**TEXTE FOURNI:**
Les difficultés, tant théoriques que pratiques, soulevées par cette divergence entre les deux chambres risquent d'être nombreuses. Cette divergence est, en outre, et surtout, source d'inégalité entre les salariés, selon que leur litige sera porté devant la Chambre sociale ou devant la Chambre criminelle de la Cour de cassation.
La solution rendue par la Chambre criminelle semble, cependant, être celle qui répond le mieux, tant à la lettre qu'à l'esprit, des dispositions applicables au contrat de travail à durée déterminée.
L'article L. 1242-1 du Code du travail (art. L. 122-1, anc.) se situe en tête du chapitre II (Titre IV, Livre II, Partie I), relatif à la conclusion et l'exécution du contrat de travail à durée déterminée. Il figure dans une sous-section 1 (cas de recours) à la section 1 de ce chapitre, consacrée aux conditions de recours (au contrat de travail à durée déterminée).
Cette place emporte son application générale à toutes les hypothèses de recours au contrat de travail à durée déterminée énumérées par l'article L. 1242-2 du Code du travail (art. L. 122-1-1, anc.), qu'il s'agisse de remplacement, d'accroissement temporaire d'activité, de contrats saisonniers ou d'usage....

**TÂCHE DEMANDÉE:** D'après le texte fourni, dans quelle sous-section se trouve l'article L. 1242-1 du Code du travail ?

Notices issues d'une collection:
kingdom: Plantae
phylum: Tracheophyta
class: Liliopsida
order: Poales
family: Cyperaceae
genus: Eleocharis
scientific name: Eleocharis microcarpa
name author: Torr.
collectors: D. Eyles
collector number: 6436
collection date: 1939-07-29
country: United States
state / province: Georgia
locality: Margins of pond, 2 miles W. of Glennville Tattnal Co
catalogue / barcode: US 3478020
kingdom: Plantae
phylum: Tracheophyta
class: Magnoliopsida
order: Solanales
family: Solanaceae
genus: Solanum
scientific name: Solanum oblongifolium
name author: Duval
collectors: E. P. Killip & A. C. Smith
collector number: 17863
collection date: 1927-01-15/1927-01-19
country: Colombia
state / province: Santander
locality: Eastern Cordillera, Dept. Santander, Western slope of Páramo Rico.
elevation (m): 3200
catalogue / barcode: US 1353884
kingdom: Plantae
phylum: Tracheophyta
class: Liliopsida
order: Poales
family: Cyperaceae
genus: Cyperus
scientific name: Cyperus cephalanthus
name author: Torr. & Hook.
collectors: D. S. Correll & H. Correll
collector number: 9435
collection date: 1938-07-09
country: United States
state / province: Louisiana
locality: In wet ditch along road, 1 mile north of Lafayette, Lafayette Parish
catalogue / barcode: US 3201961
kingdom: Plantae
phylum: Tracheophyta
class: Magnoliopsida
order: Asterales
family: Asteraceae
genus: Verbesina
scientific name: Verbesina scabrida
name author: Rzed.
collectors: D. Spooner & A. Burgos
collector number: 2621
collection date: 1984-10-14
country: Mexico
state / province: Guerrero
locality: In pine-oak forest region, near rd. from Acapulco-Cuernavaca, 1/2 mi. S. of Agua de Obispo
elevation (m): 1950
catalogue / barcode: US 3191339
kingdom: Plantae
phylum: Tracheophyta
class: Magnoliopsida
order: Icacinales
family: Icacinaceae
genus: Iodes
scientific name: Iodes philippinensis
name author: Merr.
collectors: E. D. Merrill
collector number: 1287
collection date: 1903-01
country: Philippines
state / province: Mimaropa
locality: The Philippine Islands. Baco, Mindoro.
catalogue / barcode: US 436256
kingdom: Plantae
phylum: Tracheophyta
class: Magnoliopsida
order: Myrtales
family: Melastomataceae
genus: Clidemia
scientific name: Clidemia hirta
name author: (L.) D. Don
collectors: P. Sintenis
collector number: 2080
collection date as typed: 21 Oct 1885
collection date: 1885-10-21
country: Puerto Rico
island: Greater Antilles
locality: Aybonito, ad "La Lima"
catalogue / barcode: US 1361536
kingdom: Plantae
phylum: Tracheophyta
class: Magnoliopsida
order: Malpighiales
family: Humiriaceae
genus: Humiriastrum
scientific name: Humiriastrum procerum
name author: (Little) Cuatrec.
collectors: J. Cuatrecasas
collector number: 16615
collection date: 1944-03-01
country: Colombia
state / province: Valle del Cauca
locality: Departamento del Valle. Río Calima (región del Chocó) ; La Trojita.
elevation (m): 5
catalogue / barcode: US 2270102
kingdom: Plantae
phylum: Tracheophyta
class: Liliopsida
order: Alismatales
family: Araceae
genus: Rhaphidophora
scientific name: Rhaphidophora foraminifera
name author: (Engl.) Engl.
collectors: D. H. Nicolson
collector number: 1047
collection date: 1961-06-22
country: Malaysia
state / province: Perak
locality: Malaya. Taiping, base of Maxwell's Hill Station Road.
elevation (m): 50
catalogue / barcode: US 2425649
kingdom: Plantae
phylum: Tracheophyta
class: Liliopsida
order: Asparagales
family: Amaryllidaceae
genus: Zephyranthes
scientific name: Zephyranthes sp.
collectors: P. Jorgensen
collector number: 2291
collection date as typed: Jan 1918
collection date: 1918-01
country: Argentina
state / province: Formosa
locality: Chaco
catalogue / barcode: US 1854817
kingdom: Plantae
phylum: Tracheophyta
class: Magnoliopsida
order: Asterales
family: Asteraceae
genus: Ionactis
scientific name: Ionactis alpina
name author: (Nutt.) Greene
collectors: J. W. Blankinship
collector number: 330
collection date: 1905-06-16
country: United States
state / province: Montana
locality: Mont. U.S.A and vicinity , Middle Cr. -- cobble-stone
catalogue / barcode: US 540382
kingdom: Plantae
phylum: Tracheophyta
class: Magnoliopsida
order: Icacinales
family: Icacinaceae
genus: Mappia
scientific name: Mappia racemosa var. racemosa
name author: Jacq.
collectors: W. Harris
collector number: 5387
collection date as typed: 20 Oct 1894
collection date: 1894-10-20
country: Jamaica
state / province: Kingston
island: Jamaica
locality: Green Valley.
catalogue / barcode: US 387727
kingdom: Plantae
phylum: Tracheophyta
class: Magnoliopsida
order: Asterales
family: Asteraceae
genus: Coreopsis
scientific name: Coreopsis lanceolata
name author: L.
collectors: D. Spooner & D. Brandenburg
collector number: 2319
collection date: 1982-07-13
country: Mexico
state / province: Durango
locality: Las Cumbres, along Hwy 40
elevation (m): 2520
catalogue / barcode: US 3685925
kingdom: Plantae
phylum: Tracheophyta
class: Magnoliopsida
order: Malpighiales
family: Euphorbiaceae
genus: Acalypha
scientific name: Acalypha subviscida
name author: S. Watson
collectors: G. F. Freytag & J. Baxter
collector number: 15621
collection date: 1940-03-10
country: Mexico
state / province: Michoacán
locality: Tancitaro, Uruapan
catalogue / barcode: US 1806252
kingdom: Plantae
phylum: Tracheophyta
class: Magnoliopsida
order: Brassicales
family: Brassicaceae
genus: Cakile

**CORRIGÉ PROPOSÉ:** Dans la sous-section 1 (cas de recours) de la section 1 du chapitre II.